======== Quoted text ========

Zoom Recording Bot API: Get Recordings Programmatically
The Zoom Cloud Recording API requires a Pro account, approval from Zoom, and only works for recordings made by account owners. If you want to record meetings hosted by your customers, or meetings across multiple Zoom workspaces you don't control, you're looking at a marketplace app with security review and an OAuth consent flow per customer. There's a simpler path.
A recording bot API takes a fundamentally different approach: instead of pulling recording artifacts from Zoom's storage system after the fact, a bot joins the meeting as a participant and captures audio and video directly during the call. No host account access required. No marketplace listing. No per-customer OAuth setup.
This guide is a technical reference for the MeetStream Zoom recording bot API: the full bot lifecycle, actual webhook payload examples, and Python code for building a complete webhook handler that retrieves recordings and transcripts. If you've read the overview posts and want the implementation details, this is the one.
In this guide, we'll cover the bot lifecycle stages and status values, actual JSON webhook payloads with real field names, and a Python implementation of the complete recording retrieval flow. Let's get into it.
How Zoom recording bots differ from the Zoom Cloud Recording API
The fundamental difference is data flow direction. The Zoom Cloud Recording API is a pull model: Zoom stores the recording on their servers, you request it after the meeting ends using host credentials. The bot API is an event-driven push model: the bot captures data during the meeting and delivers it to your systems via webhook.
This distinction has practical consequences. With the pull model, you need credentials that have read access to the specific Zoom account where the meeting was hosted. With the bot model, you need a meeting URL and a bot participant slot in the meeting. The second requirement is much easier to fulfill across diverse customer environments.
The bot also gives you access to per-participant audio streams and the meeting timeline in real time, which the Cloud Recording API does not. If you want to build features that respond to what's happening in the meeting while it's in progress, the bot is the only path.

========

### Required task
Repeat the Zoom recording bot guide above word for word, everything from "How Zoom recording" down to "diverse customer environments.".

======== Dataset ========

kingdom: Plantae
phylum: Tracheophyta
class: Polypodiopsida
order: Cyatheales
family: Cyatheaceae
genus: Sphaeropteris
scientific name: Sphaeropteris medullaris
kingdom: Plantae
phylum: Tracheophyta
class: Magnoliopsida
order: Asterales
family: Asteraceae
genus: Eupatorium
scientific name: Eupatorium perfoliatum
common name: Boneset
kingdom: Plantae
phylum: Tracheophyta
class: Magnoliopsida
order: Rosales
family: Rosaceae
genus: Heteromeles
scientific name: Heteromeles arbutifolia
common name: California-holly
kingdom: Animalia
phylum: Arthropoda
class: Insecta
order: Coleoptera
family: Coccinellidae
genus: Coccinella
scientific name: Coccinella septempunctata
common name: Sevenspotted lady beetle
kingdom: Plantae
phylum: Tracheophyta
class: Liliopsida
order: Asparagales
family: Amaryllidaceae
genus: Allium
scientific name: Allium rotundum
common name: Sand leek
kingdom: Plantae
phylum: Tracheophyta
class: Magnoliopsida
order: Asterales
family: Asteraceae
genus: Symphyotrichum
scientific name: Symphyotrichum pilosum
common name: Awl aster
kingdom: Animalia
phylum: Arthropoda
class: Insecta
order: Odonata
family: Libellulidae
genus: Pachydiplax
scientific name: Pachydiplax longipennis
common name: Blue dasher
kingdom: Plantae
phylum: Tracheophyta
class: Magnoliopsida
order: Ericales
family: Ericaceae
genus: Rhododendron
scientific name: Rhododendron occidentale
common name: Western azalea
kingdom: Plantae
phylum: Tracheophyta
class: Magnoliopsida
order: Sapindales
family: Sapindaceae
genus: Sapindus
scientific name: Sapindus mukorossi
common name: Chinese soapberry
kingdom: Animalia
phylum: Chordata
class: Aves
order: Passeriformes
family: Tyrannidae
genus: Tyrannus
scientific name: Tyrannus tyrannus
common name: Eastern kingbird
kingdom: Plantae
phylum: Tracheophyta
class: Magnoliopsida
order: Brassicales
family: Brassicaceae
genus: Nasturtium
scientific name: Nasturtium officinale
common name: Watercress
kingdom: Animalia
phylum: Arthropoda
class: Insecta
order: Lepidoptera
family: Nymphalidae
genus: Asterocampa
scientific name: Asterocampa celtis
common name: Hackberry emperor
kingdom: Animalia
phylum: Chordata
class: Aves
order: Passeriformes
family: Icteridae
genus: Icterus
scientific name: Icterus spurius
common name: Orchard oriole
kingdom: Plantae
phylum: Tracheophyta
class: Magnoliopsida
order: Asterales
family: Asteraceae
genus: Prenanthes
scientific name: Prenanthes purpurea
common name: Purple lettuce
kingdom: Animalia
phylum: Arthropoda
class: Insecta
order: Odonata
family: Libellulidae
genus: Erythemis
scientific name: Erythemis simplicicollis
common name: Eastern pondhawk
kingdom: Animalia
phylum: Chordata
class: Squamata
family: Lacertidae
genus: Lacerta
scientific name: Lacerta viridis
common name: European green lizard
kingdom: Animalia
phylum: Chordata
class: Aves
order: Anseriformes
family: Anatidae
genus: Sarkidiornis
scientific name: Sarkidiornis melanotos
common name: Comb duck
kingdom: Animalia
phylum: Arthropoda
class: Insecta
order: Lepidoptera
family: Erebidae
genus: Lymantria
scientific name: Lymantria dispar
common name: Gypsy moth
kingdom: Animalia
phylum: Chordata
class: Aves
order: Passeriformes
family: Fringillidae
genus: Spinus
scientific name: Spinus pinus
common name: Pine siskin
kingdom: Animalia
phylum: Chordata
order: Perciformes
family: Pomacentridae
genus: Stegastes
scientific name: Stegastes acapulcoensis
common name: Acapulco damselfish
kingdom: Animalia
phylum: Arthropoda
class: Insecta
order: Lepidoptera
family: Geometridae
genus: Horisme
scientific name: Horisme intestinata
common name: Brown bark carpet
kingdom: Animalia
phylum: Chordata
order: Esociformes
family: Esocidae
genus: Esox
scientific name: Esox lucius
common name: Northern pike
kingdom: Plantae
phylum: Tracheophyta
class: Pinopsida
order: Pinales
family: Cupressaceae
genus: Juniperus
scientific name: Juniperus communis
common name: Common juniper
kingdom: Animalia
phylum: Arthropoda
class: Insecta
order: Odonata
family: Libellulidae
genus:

========

### Answer
How Zoom recording bots differ from the Zoom Cloud Recording API
The fundamental difference is data flow direction. The Zoom Cloud Recording API is a pull model: Zoom stores the recording on their servers, you request it after the meeting ends using host credentials. The bot API is an event-driven push model: the bot captures data during the meeting and delivers it to your systems via webhook.
This distinction has practical consequences. With the pull model, you need credentials that have read access to the specific Zoom account where the meeting was hosted. With the bot model, you need a meeting URL and a bot participant slot in the meeting. The second requirement is much easier to fulfill across diverse customer environments.